● Task brief
Swap every "feminen" for "zarif" in the listing below, keeping all else the same, and give back only the text without the pictures.

● Given information
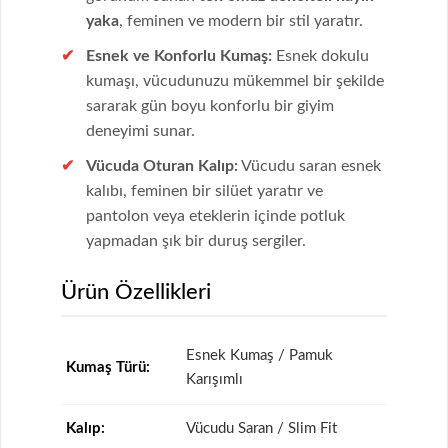
yaka
, feminen ve modern bir stil yaratır.
Esnek ve Konforlu Kumaş:
Esnek dokulu
kumaşı, vücudunuzu mükemmel bir şekilde
sararak gün boyu konforlu bir giyim
deneyimi sunar.
Vücuda Oturan Kalıp:
Vücudu saran esnek
kalıbı, feminen bir silüet yaratır ve
pantolon veya eteklerin içinde potluk
yapmadan şık bir duruş sergiler.
Ürün Özellikleri
Esnek Kumaş / Pamuk
Kumaş Türü:
Karışımlı
Kalıp:
Vücudu Saran / Slim Fit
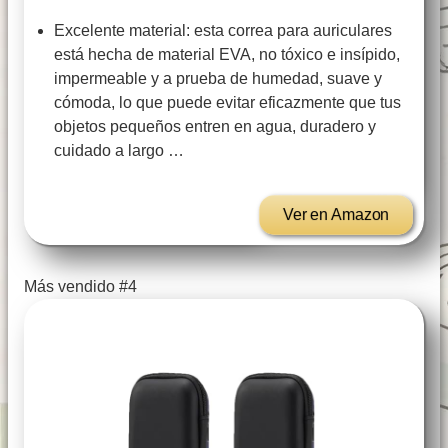
Excelente material: esta correa para auriculares
está hecha de material EVA, no tóxico e insípido,
impermeable y a prueba de humedad, suave y
cómoda, lo que puede evitar eficazmente que tus
objetos pequeños entren en agua, duradero y
cuidado a largo …
Ver en Amazon
Más vendido #4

● Result below
yaka
, zarif ve modern bir stil yaratır.
Esnek ve Konforlu Kumaş:
Esnek dokulu
kumaşı, vücudunuzu mükemmel bir şekilde
sararak gün boyu konforlu bir giyim
deneyimi sunar.
Vücuda Oturan Kalıp:
Vücudu saran esnek
kalıbı, zarif bir silüet yaratır ve
pantolon veya eteklerin içinde potluk
yapmadan şık bir duruş sergiler.
Ürün Özellikleri
Esnek Kumaş / Pamuk
Kumaş Türü:
Karışımlı
Kalıp:
Vücudu Saran / Slim Fit
Excelente material: esta correa para auriculares
está hecha de material EVA, no tóxico e insípido,
impermeable y a prueba de humedad, suave y
cómoda, lo que puede evitar eficazmente que tus
objetos pequeños entren en agua, duradero y
cuidado a largo …
Ver en Amazon
Más vendido #4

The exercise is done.